For those of you unfamiliar with the Bad Reyes saga, come gather around and I’ll tell you a tale.
Recall the uncertain days following the big ACA Int’l ruling. There was widespread confusion as to whether or not the D.C. Circuit Court of Appeal had completely set aside earlier FCC guidance on the definition of ATDS or merely rejected a particularly expansive read adopted in 2015. The first case to take a stab at the issue was Marshall v. CBE Grp., Inc., Case No. 2:16-cv-02046-GMN, 2018 WL 1567852 (D. Nev. Mar. 30, 2018) which held—just days after ACA Int’l—that the FCC’s predictive dialer rulings had been completely set aside. Neat. But Marshall was a click to dial case and the determination regarding the applicability of the FCC’s earlier rulings was essentially glorified dicta, which did not ultimately yield the result in the case.
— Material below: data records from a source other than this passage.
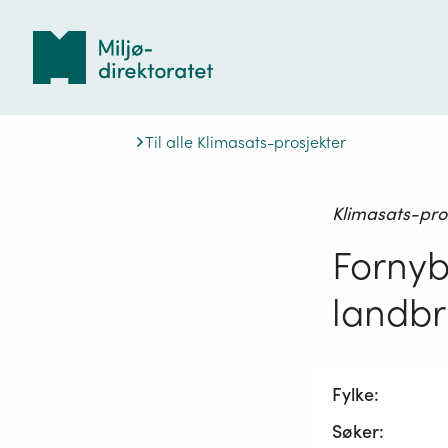
Tilbake
til
forsiden
Til alle Klimasats-prosjekter
Klimasats-pro
Fornyb
landb
Fylke:
Søker: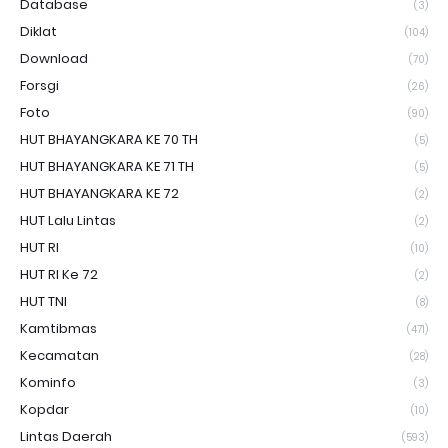
Database
(3)
Diklat
(104)
Download
(70)
Forsgi
(26)
Foto
(90)
HUT BHAYANGKARA KE 70 TH
(5)
HUT BHAYANGKARA KE 71 TH
(5)
HUT BHAYANGKARA KE 72
(2)
HUT Lalu Lintas
(2)
HUT RI
(10)
HUT RI Ke 72
(2)
HUT TNI
(8)
Kamtibmas
(471)
Kecamatan
(28)
Kominfo
(3)
Kopdar
(10)
Lintas Daerah
(593)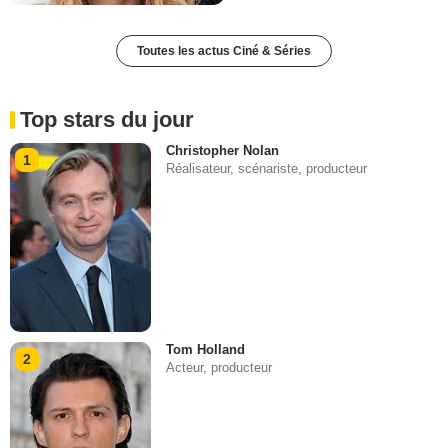
Toutes les actus Ciné & Séries
Top stars du jour
Christopher Nolan
1
Réalisateur, scénariste, producteur
Tom Holland
2
Acteur, producteur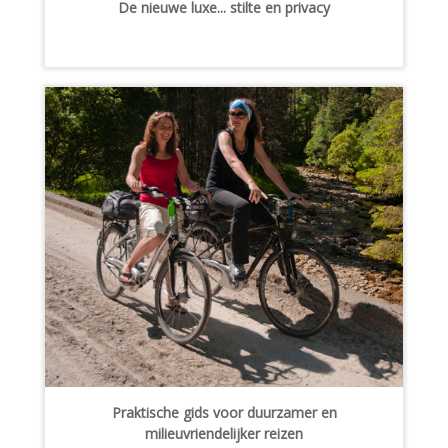
De nieuwe luxe... stilte en privacy
Praktische gids voor duurzamer en
milieuvriendelijker reizen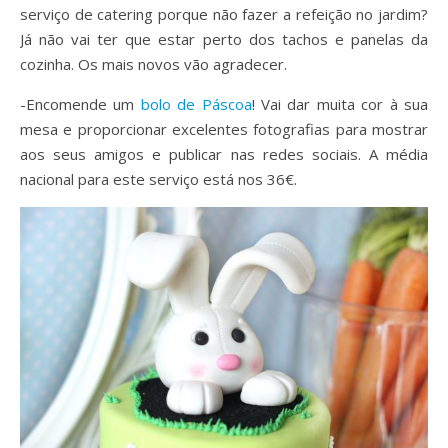
serviço de catering porque não fazer a refeição no jardim?
Já não vai ter que estar perto dos tachos e panelas da
cozinha. Os mais novos vão agradecer.
-Encomende um
bolo de Páscoa
! Vai dar muita cor à sua
mesa e proporcionar excelentes fotografias para mostrar
aos seus amigos e publicar nas redes sociais. A média
nacional para este serviço está nos 36€.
Nonetheless, Marshall was a real shot across the bow for the Plaintiff’s bar and it seemed, perhaps, that the lights had gone out for TCPA predictive dialer cases But then, in May 2018—a dark miracle of sorts. A district court reviewed the D.C. Circuit’s ruling and determined that it had not actually set aside the 2003 and 2008 FCC rulings after all–predictive dialers were still per se subject to the TCPA. It was a first-in-the-nation result that opened the door to further predictive dialer TCPA cases and would bridge the gap until Marks came along five months later. That case, of course, was Reyes v. BCA Fin. Servs., Inc., No.: 1:16-cv-24077-JG, 2018 U.S. Dist. LEXIS 80690 (S.D. Fla. May 14, 2018)—better known as Bad Reyes in TCPAWorld. Remarkably the Court actually entered summary judgment affirmatively against the Defendant concluding that calls had been made using an ATDS.
But Bad Reyes would soon become worse Reyes as the Court saw fit to certify a rare-at-the-time code class consisting of numerous individuals the Defendant’s records demonstrated may have received a call to a “bad number.” Making matters worse, the court had entered the summary judgment ruling pre-certification—even though the certification motion had been filed first—resulting in a waiver of Defendant’s one-way intervention rights and allowing class members to flood into the suit with the primary substantive issue already decided in their favor.
Motions for reconsideration were filed and denied. Petitioners for interlocutory appeal were sought and denied. Things were about as bleak as you could imagine with the Defendant seeking bet-the-company exposure and seemingly no way out.
And then, a unicorn. Ruling on a second motion to stay last July, the Bad Reyes court suddenly decided to await the FCC’s guidance on the definition of ATDS. Yep—just over a year after turning TCPAWorld’s ATDS definition on its head and on the eve of trial proceedings in the certified case, the Court did a u-turn and decided wait for the FCC to declare the proper ATDS definition before proceeding. What a result!
Several months passed without further news until today—a day that seemed so remarkably impossible this time last year— when the Court entered an order (found here Reyes Dismissal) vacating the class certification ruling and summary judgment entered in the case. Instead of pursuing a massive judgment against the Defendant, the Plaintiff has apparently elected to lay down his weapons and fight no more. The Case was dismissed pursuant to stipulation, with prejudice as to the named class representative and without prejudice as to the class members.
In all of TCPAWorld history, I cannot think of another reversal-of-fortune story quite like this one. Having a court approve an individual settlement in a certified class action is remarkable enough, but to see such a result entered in a case that looked so bleak for so long—and that held such a mythical place in TCPAWorld lore—is really quite remarkable.
This is truly a never-give-up and never-give-in result for the ages and one that should prove quite inspirational to any TCPA defendants finding themselves in harm’s way currently. Great work to all involved!